Step 1: Turn these equations to matrix form $$Ax=y$$.

$\begin{split} \begin{bmatrix} 4 & 3 & -5\\ -2 & -4 & 5\\ 8 & 8 & 0\\ \end{bmatrix}\left[\begin{array}{c} x_1 \\x_2 \\x_3 \end{array}\right] = \left[\begin{array}{c} 2 \\5 \\-3\end{array}\right]\end{split}$

Step 2: Get the augmented matrix [A, y]

$\begin{split} [A, y] = \begin{bmatrix} 4 & 3 & -5 & 2\\ -2 & -4 & 5 & 5\\ 8 & 8 & 0 & -3\\ \end{bmatrix}\end{split}$

Step 3: Now we start to eliminate the elements in the matrix, we do this by choose a pivot equation, which is used to eliminate the elements in other equations. Let’s choose the first equation as the pivot equation and turn the 2nd row first element to 0. To do this, we can multiply -0.5 for the 1st row (pivot equation) and subtract it from the 2nd row. The multiplier is $$m_{2,1}=-0.5$$. We will get

$\begin{split} \begin{bmatrix} 4 & 3 & -5 & 2\\ 0 & -2.5 & 2.5 & 6\\ 8 & 8 & 0 & -3\\ \end{bmatrix}\end{split}$

Step 4: Turn the 3rd row first element to 0. We can do something similar, multiply 2 to the 1st row and subtract it from the 3rd row. The multiplier is $$m_{3,1}=2$$. We will get

$\begin{split} \begin{bmatrix} 4 & 3 & -5 & 2\\ 0 & -2.5 & 2.5 & 6\\ 0 & 2 & 10 & -7\\ \end{bmatrix}\end{split}$

Step 5: Turn the 3rd row 2nd element to 0. We can multiple -4/5 for the 2nd row, and add subtract it from the 3rd row. The multiplier is $$m_{3,2}=-0.8$$. We will get

$\begin{split} \begin{bmatrix} 4 & 3 & -5 & 2\\ 0 & -2.5 & 2.5 & 6\\ 0 & 0 & 12 & -2.2\\ \end{bmatrix}\end{split}$

Step 6: Therefore, we can get $$x_3=-2.2/12=-0.183$$.

Step 7: Insert $$x_3$$ to the 2nd equation, we get $$x_2=-2.583$$

Step 8: Insert $$x_2$$ and $$x_3$$ to the first equation, we have $$x_1=2.208$$.

Note!
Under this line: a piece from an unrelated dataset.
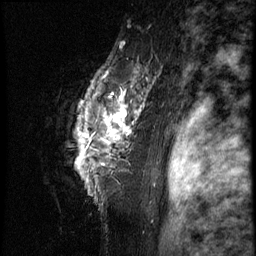
Breast MRI (dynamic contrast-enhanced), one sagittal slice. Position 57 of 66 along the scan axis. 3 images stored at this slice position (order not interpretable as contrast timing). 1.5 T. TE 4.2 ms, TR 8.9 ms. 2.5 mm slice thickness. 256 × 256 image matrix, field of view 200 × 200 mm. Female patient, age 39 years. Case-level facts recorded for this patient, not image findings: setting: breast cancer imaged before/during neoadjuvant chemotherapy; receptor status: HER2-positive.
Annotated regions visible in this slice (semi-automatic segmentation, software-assisted and operator-edited):
- analysis volume of interest (the breast-tissue region the enhancement analysis was run in; not a lesion): bounding box [x1, y1, x2, y2] px = [44, 44, 166, 196]
- tumour enhancement mask (voxels above the 140 % enhancement threshold inside the analysis volume of interest): [78, 81, 145, 163]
Sometimes you will have the first element in the 1st row is 0, just switch the first row with a non-zero first element row, then you can do the same procedure as above.
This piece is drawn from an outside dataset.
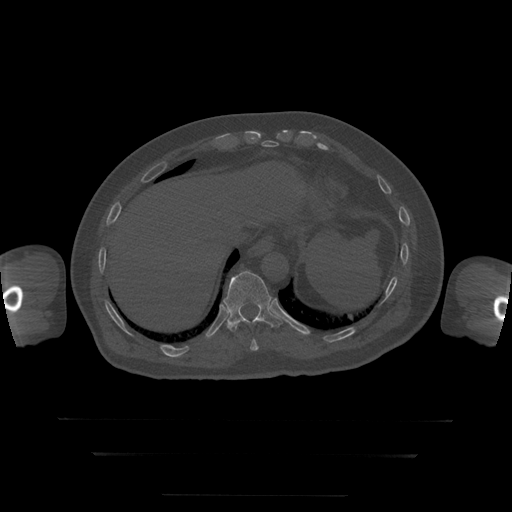
CT including the spine, one axial slice; slice 106 of 397 in the series (ordered by position); reconstruction kernel STANDARD; 120 kVp; bone window (W 1800 / L 400 HU); 512 × 512 image matrix, field of view 510 × 510 mm. Patient age 73 years. From the clinical record (not read from this slice): primary cancer: prostate.
Structures marked on this image (semi-automatically segmented with operator editing):
- T10 vertebra: bounding box (x1, y1, x2, y2) in pixels: (250, 339, 259, 351)
- T11 vertebra: (223, 271, 283, 332)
We are using “pivoting” Gauss Elimination method here, but you should know that there is also a “naive” Gauss Elimination method with the assumption that pivot values will never be zero.
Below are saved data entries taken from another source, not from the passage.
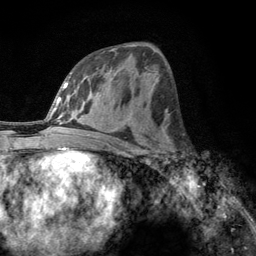
Breast MRI, one axial slice. Position 64 of 134 along the scan axis. Cropped to one breast. Dynamic contrast-enhanced series, time point 2 of 6 at this slice position (early post-contrast). 3 T. TE 2.8 ms, TR 7.8 ms. 1.2 mm slice thickness. 256 × 256 image matrix, field of view 170 × 170 mm. Female patient.
Structures marked on this image (semi-automatic segmentation, software-assisted and operator-edited):
- enhancing-tissue mask used for the functional tumour volume (all voxels passing the contrast-enhancement thresholds inside the analysis volume; usually the tumour): bounding box <160,132,191,167> (left, top, right, bottom; pixels)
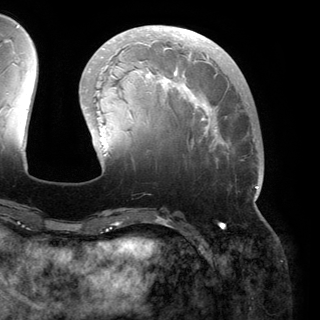
Breast MRI (dynamic contrast-enhanced), one axial slice. Slice 51 of 150 in the series (ordered by position). Cropped to one breast. Dynamic contrast-enhanced series, time point 2 of 6 at this slice position (early post-contrast). 3 T. TE 2.8 ms, TR 6.2 ms. 1.2 mm slice thickness. 320 × 320 image matrix, field of view 250 × 250 mm. Female patient.
Outlined on this slice (semi-automatically segmented with operator editing):
- enhancing-tissue mask used for the functional tumour volume (all voxels passing the contrast-enhancement thresholds inside the analysis volume; usually the tumour): box from (x=81, y=28) to (x=261, y=200) px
## Gauss-Jordan Elimination Method¶

Gauss-Jordan Elimination solves the systems of equations using a procedure to turn $$A$$ into a diagonal form, such that the matrix form of the equations becomes

$\begin{split}\begin{bmatrix} 1 & 0 & 0 & 0\\ 0 & 1 & 0 & 0\\ 0 & 0 & 1 & 0 \\ 0 & 0 & 0 & 1 \end{bmatrix}\left[\begin{array}{c} x_1 \\x_2 \\ x_3 \\x_4 \end{array}\right] = \left[\begin{array}{c} y_1' \\y_2' \\ y_3' \\y_4' \end{array}\right]\end{split}$

Essentially, the equations become:

$\begin{eqnarray*} \begin{array}{} x_1 &+& 0 & + & 0 &+&0 &=& y_1',\\ 0 &+& x_2 & + & 0 &+&0 &=& y_2' \\ 0 &+& 0 & + & x_3 &+&0 &=& y_3',\\ 0 &+& 0 & + & 0 &+&x_4 &=& y_4'. \end{array} \end{eqnarray*}$

Let’s still see how we can do it by using the above example.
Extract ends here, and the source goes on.